My role is not to bring a message from the mountaintop, but to gather us around what we think might be the presence of Christ and not to dictate “this is exactly what it looks like” but with Amy and the Chapter to invite us together to listen deeply and speak plainly. To name our hopes and fears and listen for Christ’s call in scripture, in the texts of our lives and on the lips of one another.

My role is to remind us that as a Cathedral we do not just gather by ourselves around this table, but, together with our bishop, to remind us that we gather as a diocese and also as a city … and that we can be a place where those communities meet Christ and speak plainly and listen deeply, too.

My role with Amy and the Chapter is to keep our gaze trained on Jesus and help us to help one another do that, too. To encourage us to read, study and pray with scripture until we can’t help but framing every issue in our lives theologically and scripturally. To ask the question: “What do you think Jesus means for us to love?” and keep our eyes and ears trained on Christ while we look and listen for the answer. To listen deeply to God’s word in scripture and Christ’s wisdom on your lips every second of every day and to lead us in listening for that wisdom on the lips of one another.

Together it is about us inviting Jesus in to touch our lives in the messiest places and say “Ephphatha” … be opened. To free us up to listen deeply and speak plainly.

That’s the point of the conversation we’re having about alcohol and addiction the next two Sundays.

Because we are a Cathedral that has had alcoholics in this pulpit and in that bishop’s chair. We are a Cathedral of a brewery town that has struggled with addiction for decades if not centuries. It’s important because alcohol does to families what secret cities and German antiaircraft guns did to mine … encourages us not to speak plainly and listen deeply. And because we need to find a way to have a healthy relationship with each other and with alcohol that is neither prohibition nor denial.

That is the point of the process we’re going through to discern our shared, core values. It is a process of we as a congregation, a diocese and a city speaking plainly and listening deeply so that when we do discern what those values are, it’s not just something THE DEAN thinks we should be about, but work we have done together. And from it will spring a vision that we will become together.

That’s the point of the groups we are gathering to look at a vision for outreach, how we do stewardship, what the role of the Cathedral is in political and social action and even what stuff goes back in this Nave. To have a chance for us to look for Jesus, to listen deeply and speak clearly. And to see what our life mixed with Christ’s life looks like and take our best shot at what living it in here and out there means.

For all of us, it is about letting Jesus into the messiness of our lives and letting him say Ephphatha. To let him remove any barriers to us listening deeply and speaking plainly

It is a call for all of us, but I know it has to start with me. And so if you believe I am not speaking plainly, tell me.

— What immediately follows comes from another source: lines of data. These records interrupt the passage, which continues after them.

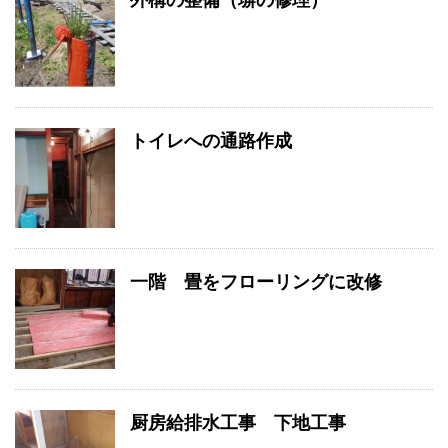
トイレへの通路作成
一階 畳をフローリングに改修
厨房給排水工事 下地工事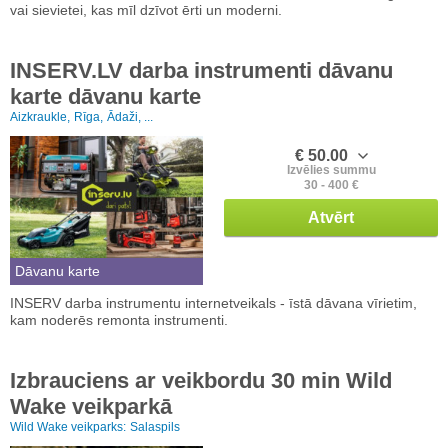
vai sievietei, kas mīl dzīvot ērti un moderni.
INSERV.LV darba instrumenti dāvanu
karte dāvanu karte
Aizkraukle,
Rīga,
Ādaži, ...
€ 50.00
Izvēlies summu
30 - 400 €
Atvērt
Dāvanu karte
INSERV darba instrumentu internetveikals - īstā dāvana vīrietim,
kam noderēs remonta instrumenti.
Izbrauciens ar veikbordu 30 min Wild
Wake veikparkā
Wild Wake veikparks:
Salaspils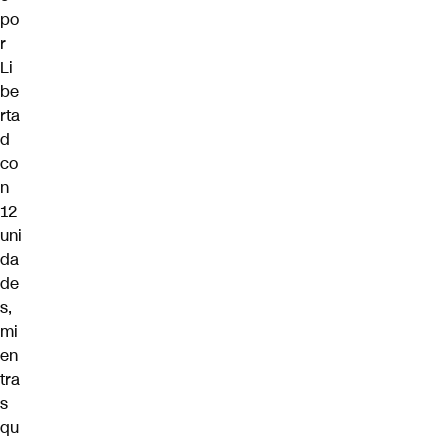
po
r
Li
be
rta
d
co
n
12
uni
da
de
s,
mi
en
tra
s
qu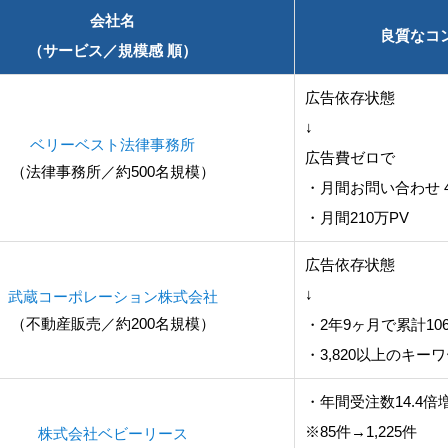
会社名
良質なコ
（サービス／規模感 順）
広告依存状態
↓
ベリーベスト法律事務所
広告費ゼロで
（法律事務所／約500名規模）
・月間お問い合わせ 4
・月間210万PV
広告依存状態
↓
武蔵コーポレーション株式会社
（不動産販売／約200名規模）
・2年9ヶ月で累計10
・3,820以上のキ
・年間受注数14.4倍
※85件→1,225件
株式会社ベビーリース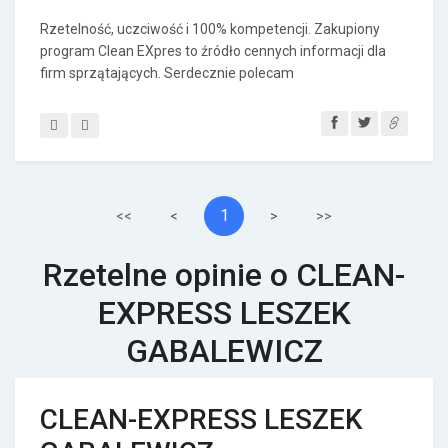
Rzetelność, uczciwość i 100% kompetencji. Zakupiony
program Clean EXpres to źródło cennych informacji dla
firm sprzątających. Serdecznie polecam
1
<<
<
>
>>
Rzetelne opinie o CLEAN-
EXPRESS LESZEK
GABALEWICZ
CLEAN-EXPRESS LESZEK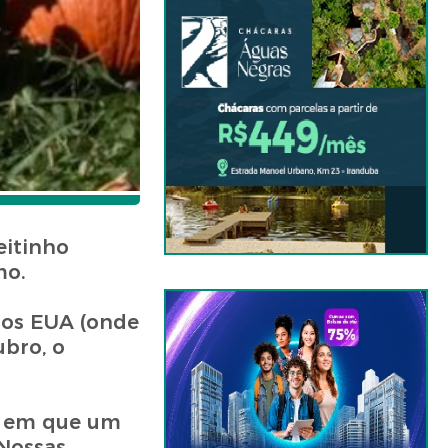
eitinho
mo.
nos EUA (onde
ubro, o
a em que um
“Nossas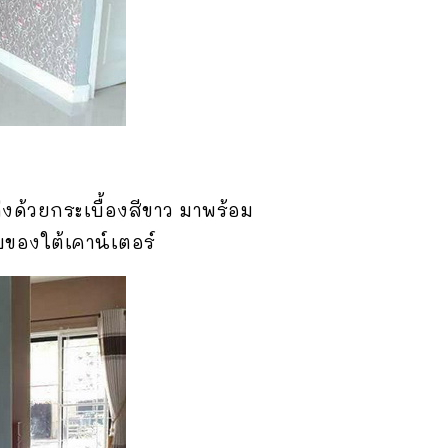
งด้วยกระเบื้องสีขาว มาพร้อม
บของใต้เคาน์เตอร์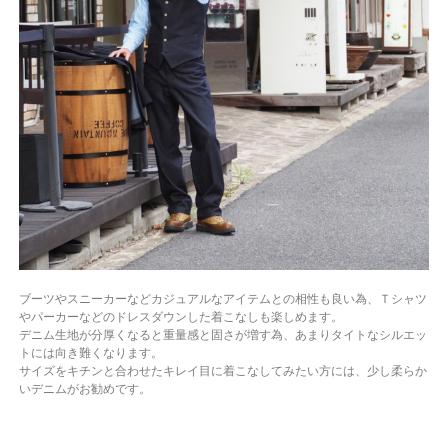
ブーツやスニーカーなどカジュアルなアイテムとの相性も良い為、Ｔシャツ
やパーカーなどのドレスダウンした着こなしも楽しめます。
デニム生地が分厚くなると重量感と固さが増す為、あまりタイトなシルエッ
トには向き難くなります。
サイズをキチンと合わせたキレイ目に
着こなしてみたい方には、少し柔らか
いデニムがお勧めです。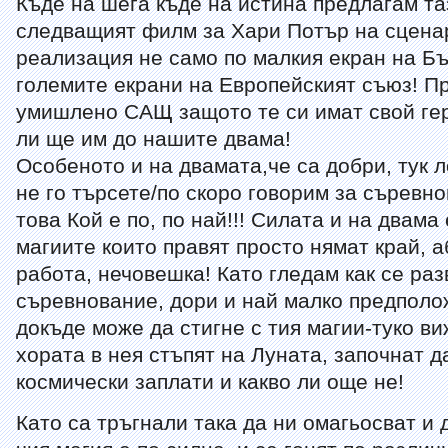
Къде на шега къде на истина предлагам та
следващият филм за Хари Потър на сцена
реализация не само по малкия екран на Бъ
големите екрани на Европейският съюз! П
умишлено САЩ защото те си имат свой ге
ли ще им до нашите двама!
Особеното и на двамата,че са добри, тук 
не го търсете/по скоро говорим за съревн
това Кой е по, по най!!! Силата и на двама
магиите които правят просто нямат край, 
работа, нечовешка! Като гледам как се раз
съревнование, дори и най малко предпол
докъде може да стигне с тия магии-туко в
хората в нея стъпят на Луната, започнат д
космически заплати и какво ли още не!
Като са тръгнали така да ни омагьосват и 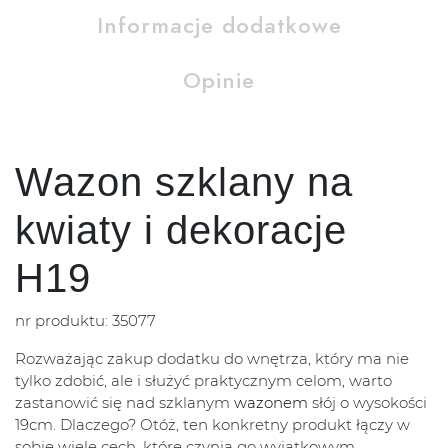
Informacje dodatkowe
Opinie
Wazon szklany na
kwiaty i dekoracje
H19
nr produktu: 35077
Rozważając zakup dodatku do wnętrza, który ma nie
tylko zdobić, ale i służyć praktycznym celom, warto
zastanowić się nad szklanym
wazonem
słój o wysokości
19cm. Dlaczego? Otóż, ten konkretny produkt łączy w
sobie wiele cech, które czynią go wyjątkowym.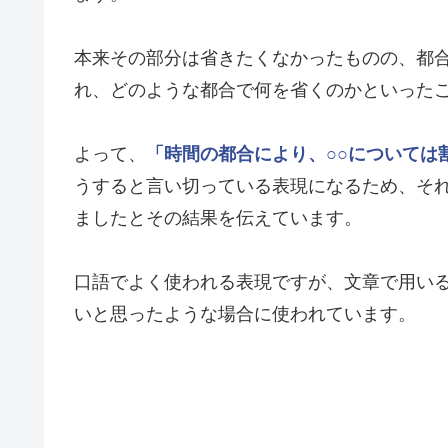
本来その部分は省きたくなかったものの、都
れ、どのような都合で何を省くのかといった
よって、
「時間の都合により、○○については
うすると言い切っている表現になるため、そ
ましたとその結果を伝えています。
口語でよく使われる表現ですが、文章で用い
いと思ったような場合に使われています。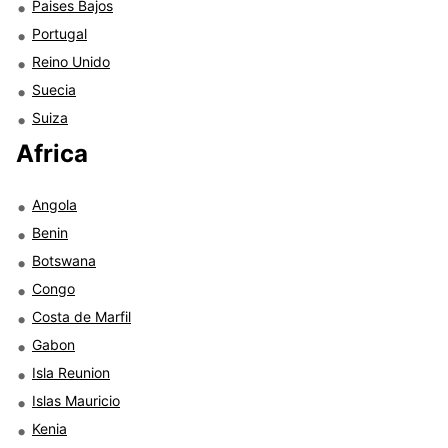
Paises Bajos
Portugal
Reino Unido
Suecia
Suiza
Africa
Angola
Benin
Botswana
Congo
Costa de Marfil
Gabon
Isla Reunion
Islas Mauricio
Kenia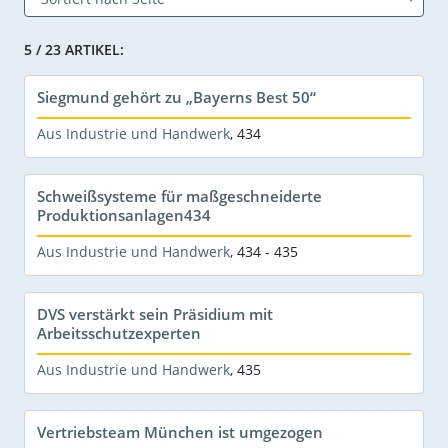
5 / 23 ARTIKEL:
Siegmund gehört zu „Bayerns Best 50“
Aus Industrie und Handwerk
,
434
Schweißsysteme für maßgeschneiderte
Produktionsanlagen434
Aus Industrie und Handwerk
,
434 - 435
DVS verstärkt sein Präsidium mit
Arbeitsschutzexperten
Aus Industrie und Handwerk
,
435
Vertriebsteam München ist umgezogen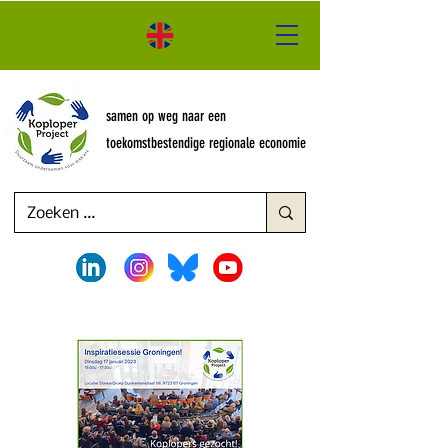
samen op weg naar een
toekomstbestendige regionale economie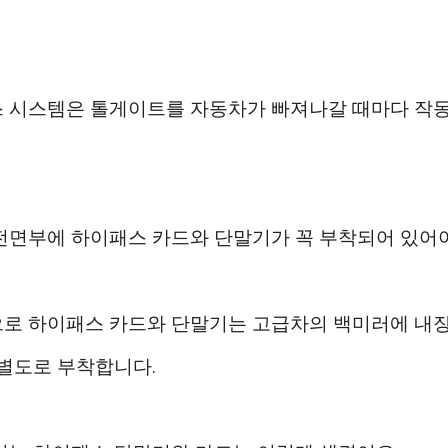
 시스템은 톨게이트를 자동차가 빠져나갈 때마다 작
전면부에 하이패스 카드와 단말기가 꼭 부착되어 있어야
로 하이패스 카드와 단말기는 고급차의 백미러에 내장
 별도로 부착합니다.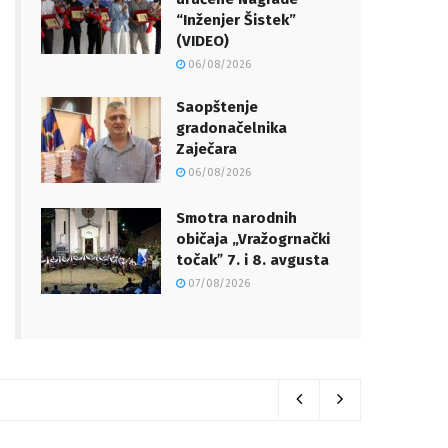
“Inženjer Šistek”
(VIDEO)
06/08/2026
Saopštenje
gradonačelnika
Zaječara
06/08/2026
Smotra narodnih
običaja „Vražogrnački
točakˮ 7. i 8. avgusta
07/08/2026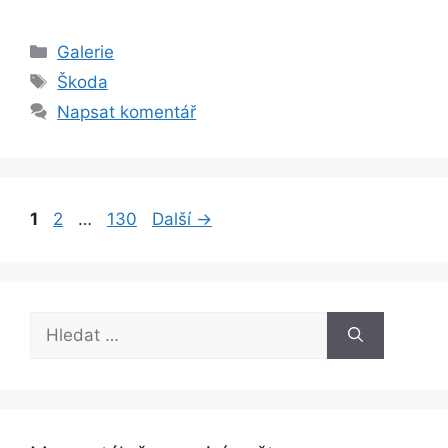
Rubriky
Galerie
Štítky
Škoda
Napsat komentář
Stránka
Stránka
Stránka
1
2
…
130
Další
→
Hledat: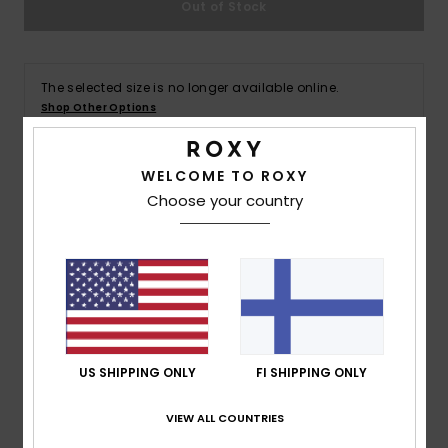
Out of Stock
Vaatteet
Lisätarvik
The selected size is no longer available online.
Shop Other Options
Kengät
WELCOME TO ROXY
Fitness
Details & features
Choose your country
Women Blue Long Sleeve Denim Romper
Snow
Style
ERJDO03001
Color Code
bsbw
Features
Fabric:
Washed lightweight denim
US SHIPPING ONLY
FI SHIPPING ONLY
Fit:
Easy utility fit
Fly/Waist:
Front tab opening with Roxy metal
VIEW ALL COUNTRIES
buttons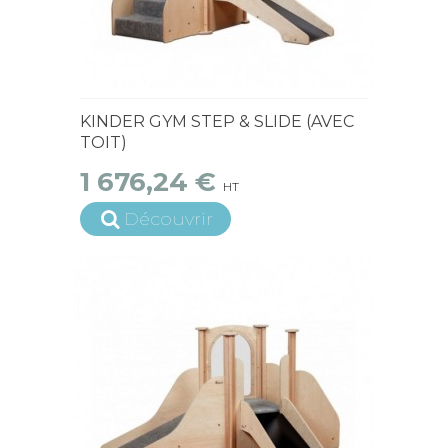
15 jours ouvrés
KINDER GYM STEP & SLIDE (AVEC
TOIT)
1 676,24 €
HT
Découvrir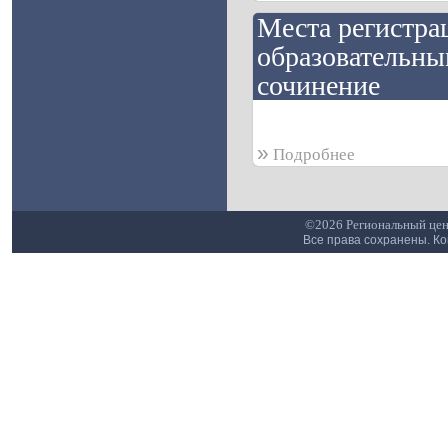
Места регистра
образовательны
сочинение
»
Подробнее
©2026 Региональный цен
Все права сохранены. К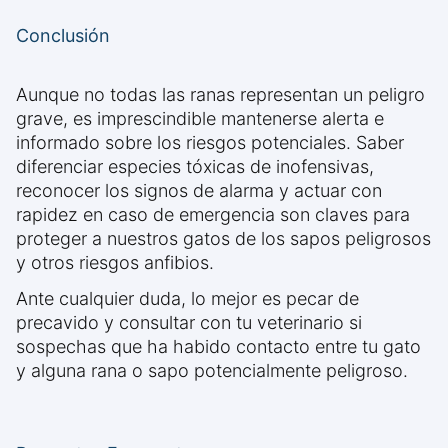
Conclusión
Aunque no todas las ranas representan un peligro
grave, es imprescindible mantenerse alerta e
informado sobre los riesgos potenciales. Saber
diferenciar especies tóxicas de inofensivas,
reconocer los signos de alarma y actuar con
rapidez en caso de emergencia son claves para
proteger a nuestros gatos de los sapos peligrosos
y otros riesgos anfibios.
Ante cualquier duda, lo mejor es pecar de
precavido y consultar con tu veterinario si
sospechas que ha habido contacto entre tu gato
y alguna rana o sapo potencialmente peligroso.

If you believe I am not listening deeply to either you or Jesus. Please, please tell me. Because listening deeply to you and helping us all listen to Christ is my deep joy and my sacred duty.

If you believe I have any other motivation than for us and this diocese and this city to be drawn into a deeper relationship with God in Jesus Christ, tell me. Because I don’t want any other motivation creeping in.

Can we do this? Can we speak plainly to one another? Can we listen deeply to one another? Not just you all and me, but all of us with each other? Can we?

I'm really asking, Can We? (The congregation says "We can!")

I absolutely believe we can. We can live together as the Body of Christ. The community of Ephphatha. The community of “be opened.”

One thing I've learned is that it’s never to late to be a better family. We can be grateful for and honor the past and yet be honest about it and not be trapped by it.

We can invite Jesus into the messiness of our lives to touch our tongues and unstop our ears and to say Ephphatha. And we will speak plainly. And we will listen deeply. And we will know and love Jesus. And we will know Jesus knows and loves us.